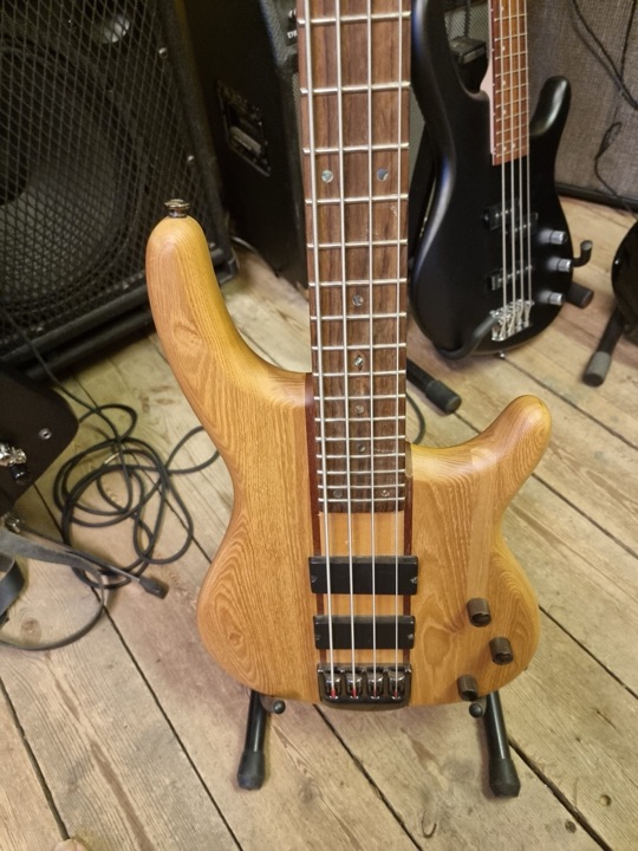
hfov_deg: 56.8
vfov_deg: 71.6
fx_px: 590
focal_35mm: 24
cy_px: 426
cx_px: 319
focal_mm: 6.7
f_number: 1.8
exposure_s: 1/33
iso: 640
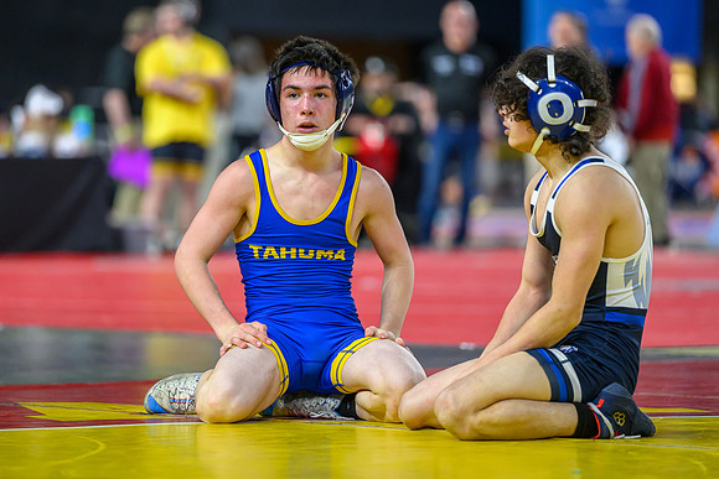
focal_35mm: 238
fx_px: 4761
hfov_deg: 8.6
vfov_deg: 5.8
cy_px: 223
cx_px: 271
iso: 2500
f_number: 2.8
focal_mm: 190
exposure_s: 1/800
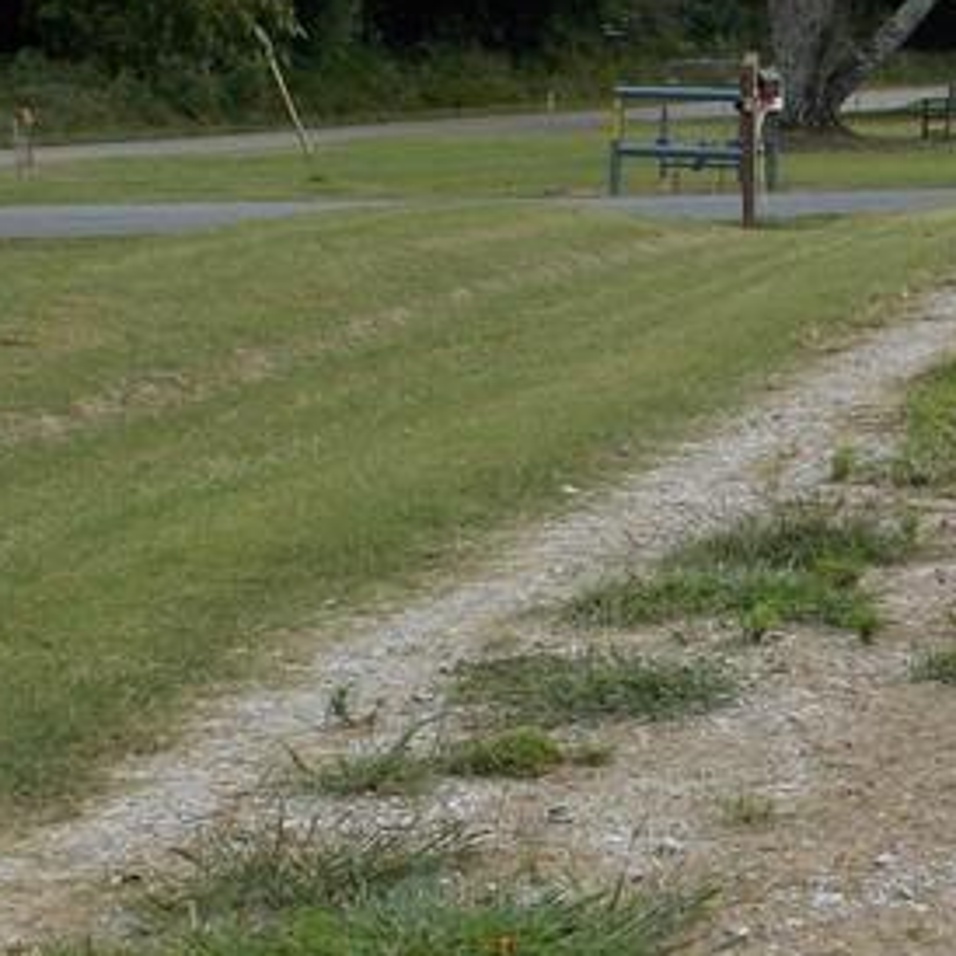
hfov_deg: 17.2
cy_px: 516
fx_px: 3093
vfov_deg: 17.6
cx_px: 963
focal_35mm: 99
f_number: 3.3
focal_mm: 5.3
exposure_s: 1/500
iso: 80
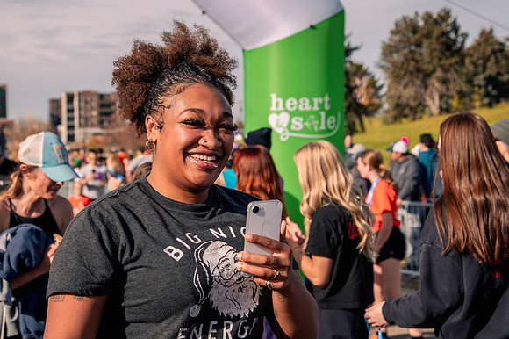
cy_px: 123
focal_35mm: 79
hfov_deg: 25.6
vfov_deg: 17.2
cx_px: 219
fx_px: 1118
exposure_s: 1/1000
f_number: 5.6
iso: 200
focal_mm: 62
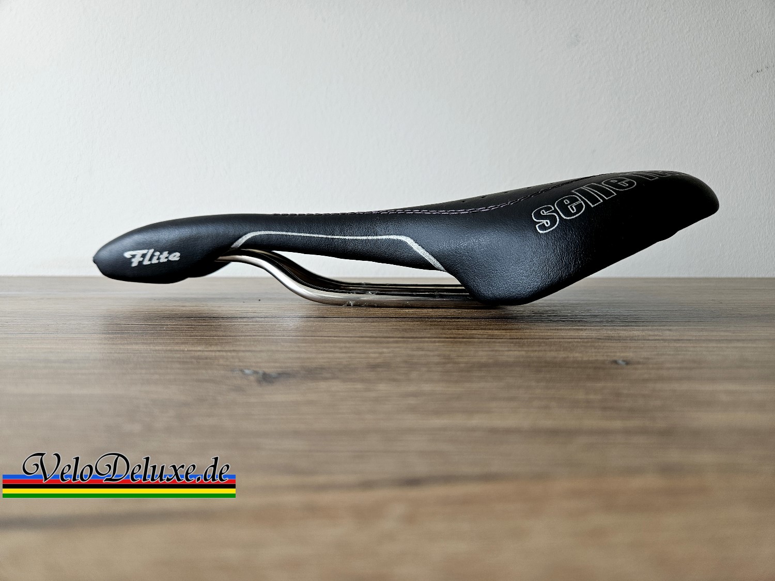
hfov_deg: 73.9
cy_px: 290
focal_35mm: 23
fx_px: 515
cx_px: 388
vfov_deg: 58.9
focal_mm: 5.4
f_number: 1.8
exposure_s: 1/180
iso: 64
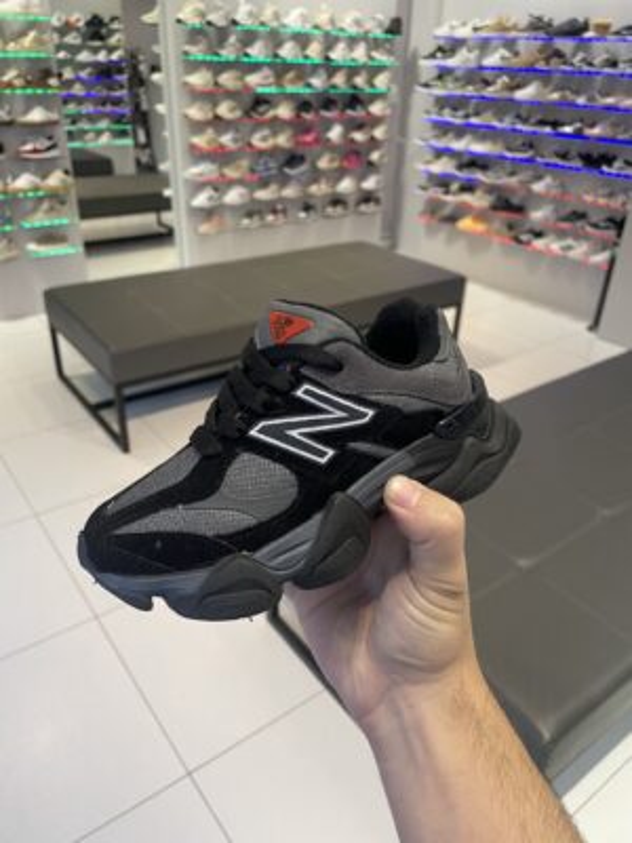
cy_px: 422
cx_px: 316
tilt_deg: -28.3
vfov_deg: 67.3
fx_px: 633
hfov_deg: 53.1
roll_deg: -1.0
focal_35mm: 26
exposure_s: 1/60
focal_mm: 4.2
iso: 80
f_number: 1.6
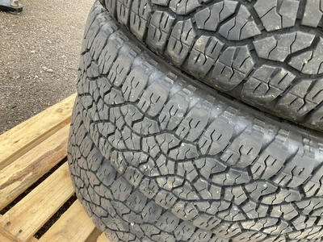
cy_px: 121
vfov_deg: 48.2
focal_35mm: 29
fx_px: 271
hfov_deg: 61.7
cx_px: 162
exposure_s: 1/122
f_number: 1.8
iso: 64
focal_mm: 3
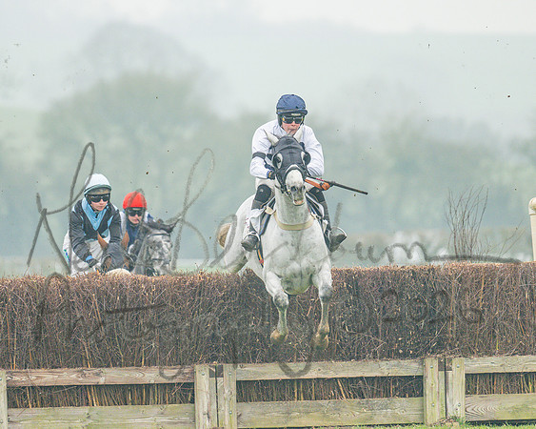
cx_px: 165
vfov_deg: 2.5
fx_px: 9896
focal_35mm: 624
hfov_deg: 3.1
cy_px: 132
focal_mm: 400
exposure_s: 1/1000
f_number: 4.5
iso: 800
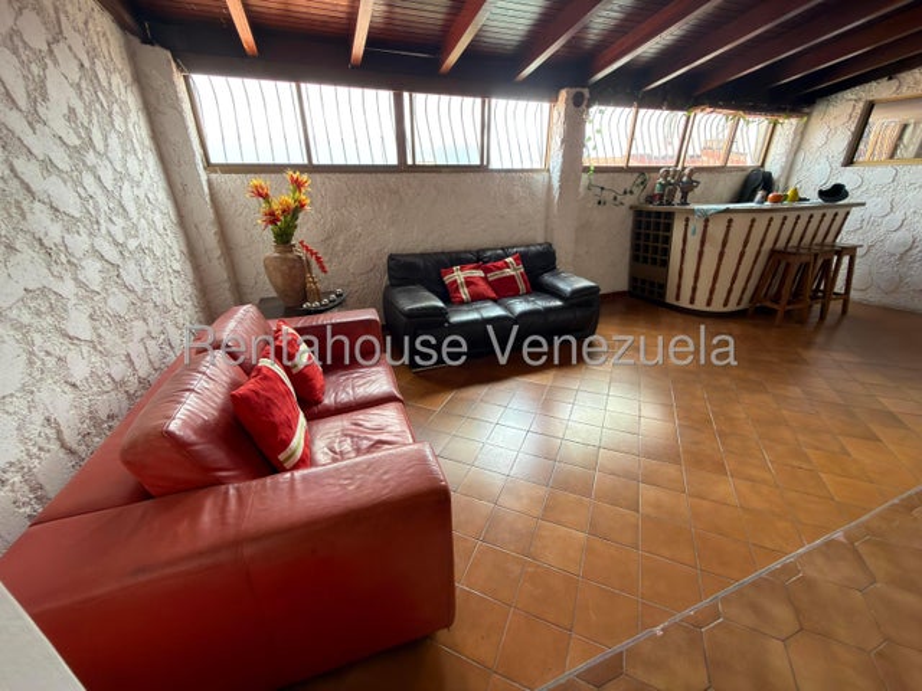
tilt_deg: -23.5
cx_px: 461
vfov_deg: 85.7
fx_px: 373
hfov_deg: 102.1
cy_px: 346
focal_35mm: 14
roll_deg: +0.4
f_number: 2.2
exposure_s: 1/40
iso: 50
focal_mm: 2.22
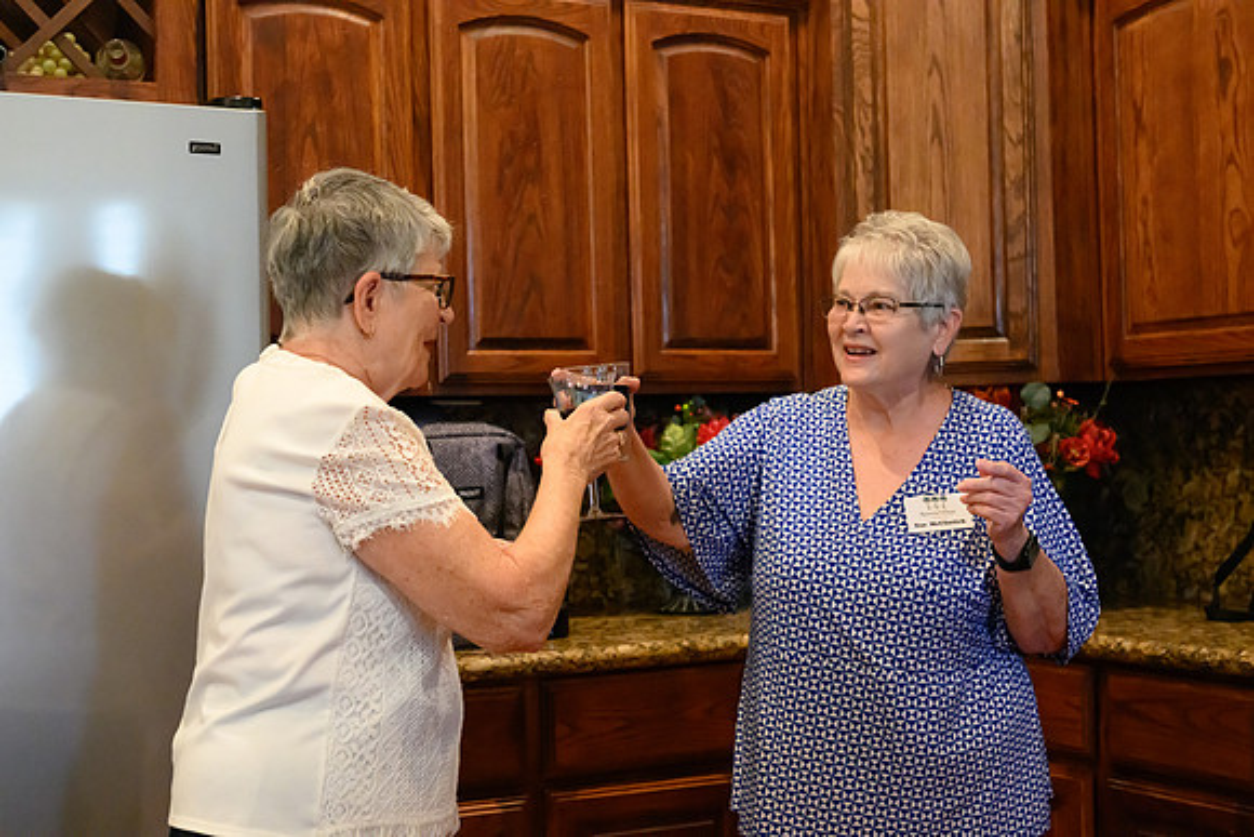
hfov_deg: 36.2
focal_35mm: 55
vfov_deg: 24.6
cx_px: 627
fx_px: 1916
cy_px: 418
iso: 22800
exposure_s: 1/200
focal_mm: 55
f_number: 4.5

# Problem to work on
Copy needed, without pictures: the lines of the listing above from the line containing "vfov_deg: 71.6" up to and including the line containing "fx_px: 3093", set down exactly.

# Your solution
vfov_deg: 71.6
fx_px: 590
focal_35mm: 24
cy_px: 426
cx_px: 319
focal_mm: 6.7
f_number: 1.8
exposure_s: 1/33
iso: 640
focal_35mm: 238
fx_px: 4761
hfov_deg: 8.6
vfov_deg: 5.8
cy_px: 223
cx_px: 271
iso: 2500
f_number: 2.8
focal_mm: 190
exposure_s: 1/800
hfov_deg: 17.2
cy_px: 516
fx_px: 3093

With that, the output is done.